(Hi Samantha!)..........
Good Morning on a fine sunny start to the day here on "Tossa del Teesside"
(Shaddup George!)LOL
Thanks for the pic of the ferry I am chartering next month for our Trans North Sea cruise!
couldn't spot a lifeboat with my name on it however?
)
Hmm I know a certain lady is celebrating her Birthday tomorrow
and rumour has it that her doting spouse as hired the O2 arena for the big bash with Roy "Chubby"brown providing a cultured and refined evenings entertainment.....I trust you have all had your invites??

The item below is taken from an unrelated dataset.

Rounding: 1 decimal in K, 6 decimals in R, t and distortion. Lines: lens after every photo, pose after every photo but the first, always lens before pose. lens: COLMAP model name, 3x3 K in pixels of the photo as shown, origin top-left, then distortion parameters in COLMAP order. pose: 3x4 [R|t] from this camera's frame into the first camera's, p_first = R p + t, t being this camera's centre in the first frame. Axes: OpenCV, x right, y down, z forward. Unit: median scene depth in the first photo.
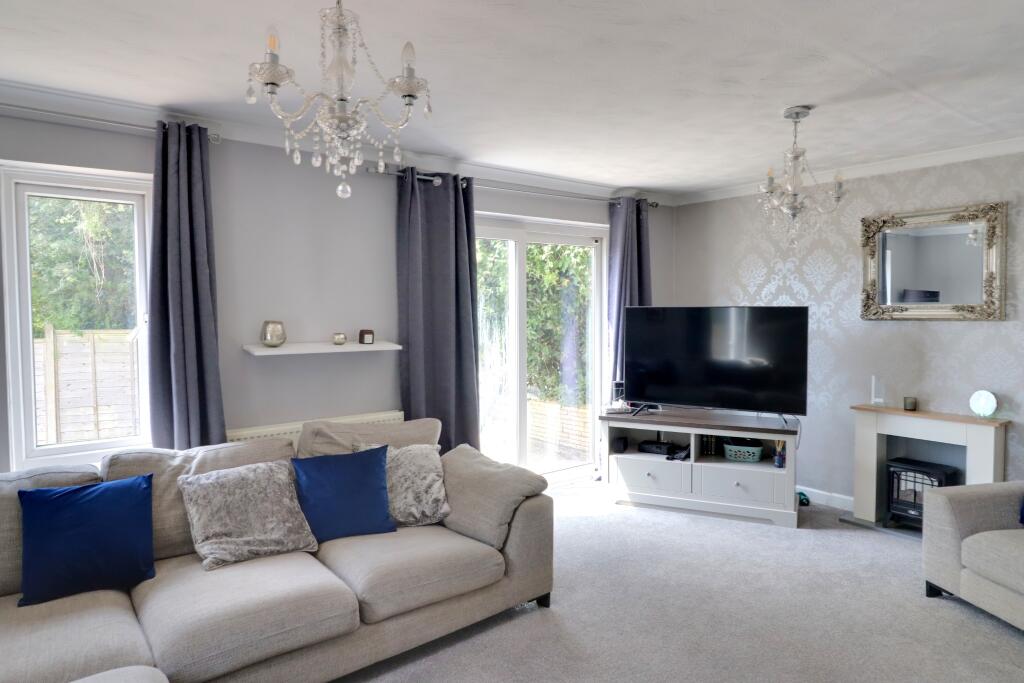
lens RADIAL K [[631.8, 0, 526.1], [0, 631.8, 334.5], [0, 0, 1]] dist [-0.000665, -0.000583]
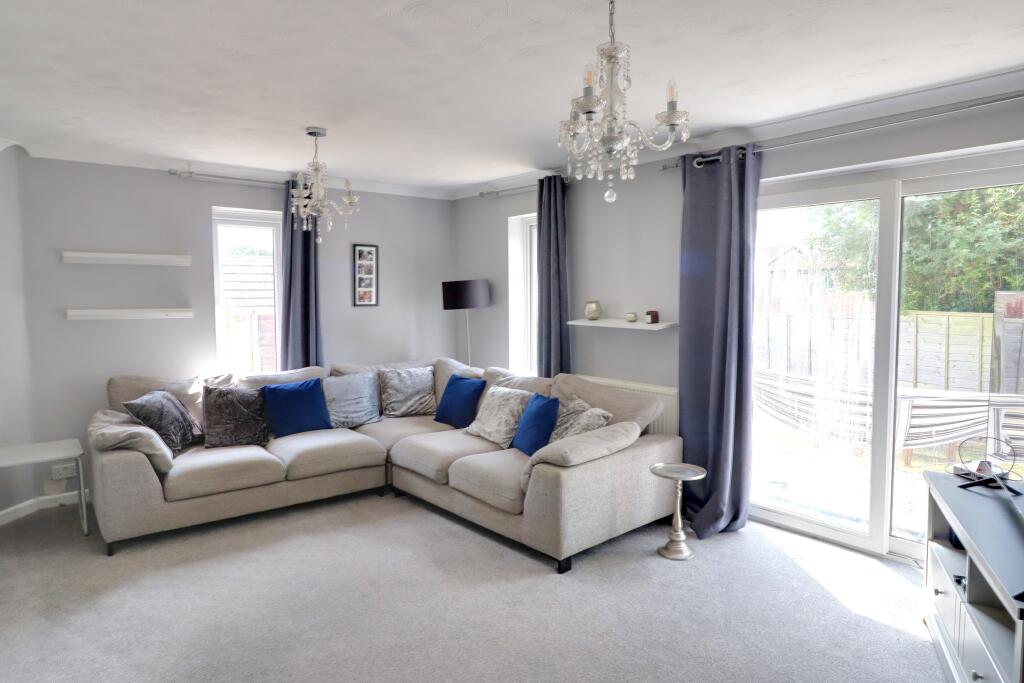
lens RADIAL K [[631.8, 0, 526.1], [0, 631.8, 334.5], [0, 0, 1]] dist [-0.000665, -0.000583]
pose [[0.023240, 0.070993, -0.997206, 0.904578], [-0.041120, 0.996699, 0.069999, -0.036522], [0.998884, 0.039378, 0.026082, 0.762352]]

Have a Great Friday and weekend,![]()
Cheers
A TV INTERVIEW WHICH WAS NEVER AIRED IN THE UK
You know there are so many TV channels, each starved of new programs.

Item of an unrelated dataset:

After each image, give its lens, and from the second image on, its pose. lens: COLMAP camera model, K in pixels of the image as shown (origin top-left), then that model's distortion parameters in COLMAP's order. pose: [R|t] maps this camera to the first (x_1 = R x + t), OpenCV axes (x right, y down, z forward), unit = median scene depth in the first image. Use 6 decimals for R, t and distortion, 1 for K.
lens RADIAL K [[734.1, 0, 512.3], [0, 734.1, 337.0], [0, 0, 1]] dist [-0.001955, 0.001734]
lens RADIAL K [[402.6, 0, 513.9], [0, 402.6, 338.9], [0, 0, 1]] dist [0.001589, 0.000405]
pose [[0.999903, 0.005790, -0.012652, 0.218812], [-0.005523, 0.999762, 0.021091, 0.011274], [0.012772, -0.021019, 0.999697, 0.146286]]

In a rural program for farmers, a female TV reporter seeking the main
cause of Mad Cow disease, arranged for an interview with a farmer who
may have some theories on the matter ...
The interview was as follows:
The lady reporter: "I am here to collect information on the possible
sources of
Mad cow Disease.. Can you offer any reason for this
disease?"
The farmer stared at the reporter and said: "Do you know that a bull
mounts a cow only once a year?"
Reporter (obviously embarrassed): "Well, sir, that's a new piece of
information, but what's the relation between this phenomenon and Mad Cow
disease?"
Farmer: "And, madam, do you know that we milk a cow twice a day?"
Reporter: "Sir, this is really valuable information, but what about
getting to the point?"
Farmer: "I am getting to the point, madam. Just imagine, if I was
playing with your tits twice a day and only screwing you once a year,
wouldn't you get mad?"
The program was never aired..... 
ReplyDeleteNow who told you about my secret plans??? Grrrrrrr!
I suppose it was inevitable that a Teesside Tosser like Roy couldn't keep his fat gob shut!! LMAO
LOL George,he lives round here,, Hilary knows him and he is a really nice guy (Offstage),,had throat cancer a while ago but seems ok now.